Interview with Ivan Štefanec, Member of the European Parliament

Ivan Štefanec, Slovak politician of the Slovak Democratic and Christian Union – Democratic Party. He has just started his second term as a Member of the European Parliament. We talked to him about his work in the European Parliament and his experience in the business world.

Mr Štefanec, you have just started your second term as Member of the European Parliament. Your job entails a lot of traveling and being away from home. Do you still have time for cooking and spending quality time with your family?

I am happy to spend every weekend with my family at home in Slovakia. Although it is sometimes difficult to find time, we always try to participate in cultural events or do sports. When it comes to cooking, my wife is the best cook. I don’t dare to compete with her in the kitchen.


Before you engaged in politics, you have worked over ten years for Coca-Cola Slovakia, including serving as CEO. How does your experience and background in the private sector help you in your work in the European Parliament?

My previous experience in business helps me to better assess the impact of specific legislation on companies and their employees. During my career, I have developed a network that can give me professional advice if needed.

You mentioned once that you would choose the word “change” as the title of your very own biography. Why is that?

Life is about change. I was born into a totalitarian regime and today I have the honour of representing the people of Slovakia in a democratically elected European Parliament. My first job was in a big armament manufacturing company and later I worked in an international food and beverage company. I think that everyone’s mission should be to change ourselves and society for the better.

Ivan Stefanec, Member of the European Parliament
Ivan Štefanec, Member of the European Parliament
© Office of Ivan Štefanec

You have been recently elected as President of the European Parliament Beer Club. What is the mission of the club? How do these forums and dialogue with stakeholders contribute to the parliamentary work?

Beer brewing is an important part of our European culture and economy. Before beer reaches the consumer, it travels a long journey and each phase of this journey has an impact on the quality and the price of beer. The mission of the club is to preserve and develop European beer in every aspect. Starting with the cultivation of ingredients to the culture of its serving. If we want to succeed, we need to communicate with manufacturers and traders in order to know how and in what way we can help them.

In recent years, we have witnessed an increasing split between Western and Eastern Europe. Sometimes we experience very different perspectives on the same topics, for example when we talk about dual-quality products. How could companies and civil society work together to overcome the current lack of trust towards political institutions and big companies?

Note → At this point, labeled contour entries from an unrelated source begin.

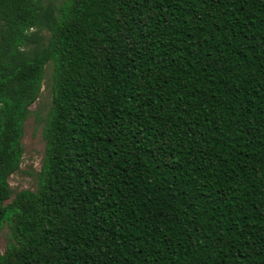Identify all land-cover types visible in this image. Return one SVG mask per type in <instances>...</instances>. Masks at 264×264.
Wrapping results in <instances>:
<instances>
[{
	"label": "trees",
	"instance_id": "obj_1",
	"mask_svg": "<svg viewBox=\"0 0 264 264\" xmlns=\"http://www.w3.org/2000/svg\"><path fill=\"white\" fill-rule=\"evenodd\" d=\"M4 225L0 264H264V0H0Z\"/></svg>",
	"mask_w": 264,
	"mask_h": 264
},
{
	"label": "rangeland",
	"instance_id": "obj_2",
	"mask_svg": "<svg viewBox=\"0 0 264 264\" xmlns=\"http://www.w3.org/2000/svg\"><path fill=\"white\" fill-rule=\"evenodd\" d=\"M60 2L61 0H51ZM52 64L45 67V77L38 99L30 106V114L24 123V134L22 137L23 156L19 170L9 177V183L14 193L22 189H35L37 184V173L40 170L45 150V141L42 138L44 119L52 104L51 89ZM10 230L4 225L0 232V251L6 247L7 237Z\"/></svg>",
	"mask_w": 264,
	"mask_h": 264
}]
</instances>
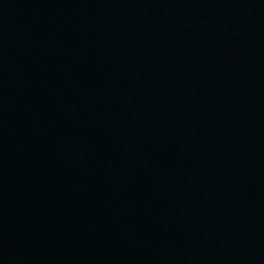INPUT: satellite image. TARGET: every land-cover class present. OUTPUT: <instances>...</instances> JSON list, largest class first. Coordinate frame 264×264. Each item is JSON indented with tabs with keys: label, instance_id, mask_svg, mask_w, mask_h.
<instances>
[{
	"label": "water",
	"instance_id": "obj_1",
	"mask_svg": "<svg viewBox=\"0 0 264 264\" xmlns=\"http://www.w3.org/2000/svg\"><path fill=\"white\" fill-rule=\"evenodd\" d=\"M0 264H264V0H0Z\"/></svg>",
	"mask_w": 264,
	"mask_h": 264
}]
</instances>
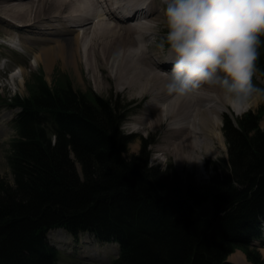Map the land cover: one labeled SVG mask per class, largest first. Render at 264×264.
Listing matches in <instances>:
<instances>
[{
  "label": "trees",
  "instance_id": "1",
  "mask_svg": "<svg viewBox=\"0 0 264 264\" xmlns=\"http://www.w3.org/2000/svg\"><path fill=\"white\" fill-rule=\"evenodd\" d=\"M260 53L256 74L264 80V47ZM36 77L29 96L13 98L19 110L8 158L13 184L0 178V264H65L48 238L56 229L116 243L110 264H234L227 258L236 250L264 264L253 246L264 224L260 116L248 111L235 124L224 117L226 157L197 182L148 165V142L128 154L133 137L121 130L125 116L115 103Z\"/></svg>",
  "mask_w": 264,
  "mask_h": 264
},
{
  "label": "bare ground",
  "instance_id": "2",
  "mask_svg": "<svg viewBox=\"0 0 264 264\" xmlns=\"http://www.w3.org/2000/svg\"><path fill=\"white\" fill-rule=\"evenodd\" d=\"M15 1L25 3L17 4ZM4 2L8 8L5 7L7 12L2 19L6 31H10L9 37L13 30L23 31V35L19 34L16 40L26 43L25 32L36 30L46 33L44 38L34 36L33 42L39 41L42 45L34 57V62L40 61L45 67H49L52 60L61 59L65 67L69 66L78 72V65L80 70L83 66L93 79L98 92H101L104 84V77L98 73H105L106 77L111 78L118 92L127 93L130 99H140L134 100L139 101L141 110L137 113L138 117L134 122L136 126L132 132H152L153 128L163 124L160 131L161 142H158L161 145L158 150L161 151L160 157L171 156L175 163L182 165L185 161L198 164L203 157L214 156L217 150H212L216 146L218 149L224 148V136L220 128L222 108L231 107L239 114V110L244 111L257 104L255 97L243 106L234 104L221 90L207 85L202 86L198 94L192 93L184 97L166 93L163 87L164 73L170 72L172 65L161 63L165 59V52L158 50L161 41L157 36L164 30L160 29L163 14L158 9L163 4L162 0ZM28 16L32 18L26 19ZM36 23L39 24L37 27L34 26ZM68 33L72 34L69 36ZM52 36L55 38H51ZM21 69L19 71L23 73ZM17 74L18 72L11 77L14 79ZM20 76L22 78V74ZM142 98L147 99L145 104L141 103ZM109 245L117 250L116 243ZM88 246L91 244L84 246L81 251ZM95 247L103 249L99 245ZM115 249L114 252L117 253ZM94 250L98 252L97 249ZM262 252L264 254V249ZM105 254L107 253H104V257ZM80 255L91 256L93 260L103 258L96 253L91 255L89 251L87 255ZM231 257L238 264H246L239 256Z\"/></svg>",
  "mask_w": 264,
  "mask_h": 264
},
{
  "label": "rangeland",
  "instance_id": "3",
  "mask_svg": "<svg viewBox=\"0 0 264 264\" xmlns=\"http://www.w3.org/2000/svg\"><path fill=\"white\" fill-rule=\"evenodd\" d=\"M22 2L24 1H15V3L17 4H22ZM5 7H7V4L4 2V0H0V178L4 179L6 182H8L11 185L13 184V177L9 167L8 158L11 154V147H10L11 141L16 136V130H15L13 118L15 117V114L19 110L17 107L13 106L14 103L13 98L16 95L19 97L29 96L33 92V89L37 84L36 76L41 77L51 89L56 88L57 86H64L65 83L68 81L74 90L81 91L89 96L94 95L111 103L112 102L115 103V105L119 107L121 113L126 117L125 118L126 120L123 122L122 126L120 127L121 130L125 133L131 134V136L133 137V140L128 145V154H136L140 152L142 150V145L144 144V142L146 143L148 142L147 144H145L146 146L145 150L148 153V165L157 166L160 170L168 169L170 173H174L178 176H186L188 178L190 177L197 182H202V181H207L209 177L213 174V169H210L209 165H211L212 162L216 163L221 158L226 157L227 148L224 137H223L224 148L218 149V146H216L214 150H212V151L217 150L216 154L214 156L203 157V159L198 164L187 163L185 161L184 162L185 164L182 163L181 165L179 163H175L174 158H172L171 156H169V158L164 157L165 155L164 156L162 155L160 157L161 151L158 150H160L161 145L160 144L158 145V142L159 143L161 142L160 131L162 129L161 127L163 126V124H160L157 127L153 128L152 132L142 131L138 133L137 132L133 133L132 131L136 126L134 122L135 119L138 117L137 113H139L140 112L139 110H141V105L138 104L139 101H134V100H140V99H130L128 98L127 93L118 92L114 88L113 81L111 80V78H109V76L106 77L105 73H103L102 75L98 73L99 76L104 77V80H102V82H104V84L106 83L105 86L104 84L102 85L101 92L100 91L98 92L96 90L93 79L91 78L90 75L86 73V70L85 68H83V66L81 67L82 69L80 70V65H78L79 66L78 68L79 72H78L72 70L71 68H69V66L65 67L63 64L64 62L61 59L52 60V62L50 63L51 65H49V67H45L43 62L40 61L34 62L35 61L34 57L37 51H39L40 48H42V45L40 44L39 41L37 43L36 42L34 43L33 39L36 36L38 38L46 36L45 32L44 34V33H39L36 30H34V32L24 31L25 32L24 38L26 39L27 42L23 43L22 41H19L20 45L19 44L16 45V47H20L22 50L21 49L17 50L16 48L7 47L4 44H2L3 41H1V39H5L4 36L16 40L17 37L15 36H19V34L23 35V33H21L23 31L16 32L15 30H13V34L10 35L11 37H9L8 34H10L9 33L10 31H6V28L4 27L5 24H3L4 19H2L5 18L4 13L7 12ZM164 8H165L164 3L161 4L160 7H158L160 13L163 14V22L161 23L163 26L160 24V29L162 28L164 29L162 31L163 33L157 36L158 39H160V41H162L164 35L166 34V27L164 24ZM31 16H28V18L26 19L30 20L32 18ZM38 25L39 24L36 23L34 26L37 27ZM71 34L72 33H70L69 36ZM53 37L55 38V36H52L51 38ZM50 44L52 45V43ZM50 44L48 45L51 46ZM158 50L161 49L158 47ZM20 68H22L21 70H23V73L19 71ZM14 69H17L16 72H18V74L13 79L10 73H12ZM15 73L12 75H15ZM20 74H22V78ZM253 84L257 88L264 89V80L261 79L257 74L253 77ZM255 98H257V104L244 111L239 110V114H236L231 107H223L222 110L220 111L221 131L223 132L222 128L224 124V117L229 116L233 124H235V121L233 119L236 116L238 117L242 116L248 111L261 117V121L259 125L261 128H263L264 98L261 97H255ZM142 99H141V103L145 104L147 99H144L145 102ZM210 143L213 142L210 141ZM48 238L50 242L54 244L59 250L60 262L65 264H71L78 261L94 262V263L96 262L98 264H110L111 260L117 255V253L114 252L115 248L112 247L111 245H108V247L106 248H105L106 244H102L101 246H99L102 247L103 249L95 247L97 244L94 242L93 238L88 234H80L76 239H74L65 231L56 229L48 232ZM87 244H91V246H88L83 251H81V249H83L84 246H86ZM92 245L95 246L93 247ZM253 246H258L257 247L258 251L260 252L261 256L264 258V254L262 252V250L264 249V224L262 226V238L261 240L253 241ZM94 249H97L98 252H96ZM105 250H107L108 253ZM87 251H89L91 255L96 253L98 254V257H103V258L101 260H93L91 259L92 258L91 256L90 257L87 256L82 257L81 255L79 256V254H83V253L87 255ZM104 253H107L105 254V257H104ZM102 254L103 256H101ZM232 255L239 256V258L245 260L246 264H250L240 250L234 251V253L227 258L229 262L238 264L236 263L235 258L231 257Z\"/></svg>",
  "mask_w": 264,
  "mask_h": 264
},
{
  "label": "clouds",
  "instance_id": "4",
  "mask_svg": "<svg viewBox=\"0 0 264 264\" xmlns=\"http://www.w3.org/2000/svg\"><path fill=\"white\" fill-rule=\"evenodd\" d=\"M166 34L158 47L167 94L184 97L202 86L217 88L243 106L264 98L255 87L264 47V0H163Z\"/></svg>",
  "mask_w": 264,
  "mask_h": 264
}]
</instances>
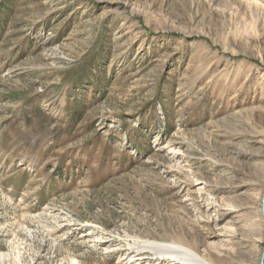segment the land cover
<instances>
[{
  "label": "rangeland",
  "instance_id": "1",
  "mask_svg": "<svg viewBox=\"0 0 264 264\" xmlns=\"http://www.w3.org/2000/svg\"><path fill=\"white\" fill-rule=\"evenodd\" d=\"M171 237L264 264V0H0V264Z\"/></svg>",
  "mask_w": 264,
  "mask_h": 264
},
{
  "label": "bare ground",
  "instance_id": "2",
  "mask_svg": "<svg viewBox=\"0 0 264 264\" xmlns=\"http://www.w3.org/2000/svg\"><path fill=\"white\" fill-rule=\"evenodd\" d=\"M144 250H147L153 256H159L162 259L174 262V264H215L212 259L199 255L195 245L188 244L183 239L176 237H171L167 241L160 243L146 242L141 245L137 244L135 247L136 252Z\"/></svg>",
  "mask_w": 264,
  "mask_h": 264
},
{
  "label": "water",
  "instance_id": "3",
  "mask_svg": "<svg viewBox=\"0 0 264 264\" xmlns=\"http://www.w3.org/2000/svg\"><path fill=\"white\" fill-rule=\"evenodd\" d=\"M261 264H263V261L261 260Z\"/></svg>",
  "mask_w": 264,
  "mask_h": 264
}]
</instances>
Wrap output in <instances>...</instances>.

Everything is about dialogue and will. If there is a good will to communicate, the differences disappear. If only strong words are used, the mutual distrust increases. The dual quality of food products is a good example about where misunderstandings can lead. Dual quality exists, but it is not present in a particular region or state, according to relevant research. However, some populist politicians have used it to scare people about the alleged dual category of citizens in the European Union. This is not true. Let us focus on the nature of the problems, let us communicate openly and mistrust will fade.

In the political guidelines of the new European Commission, SMEs are described as “everything that is good in our economy”. What can we expect in the next five years when it comes to new policies for SMEs in Europe?

It is certainly true that the SMEs represent ´the good´. Small and medium-sized enterprises are the backbone of our economy. They bring employment to the regions, maintain traditions and social ties. However, the globalisation and digitalisation bring new challenges that these companies have to face. Where a large company can afford to invest in technology, a small entrepreneur is at a disadvantage. Therefore, our task is to help SMEs overcome these obstacles. The business environment works well only when small and large companies work together.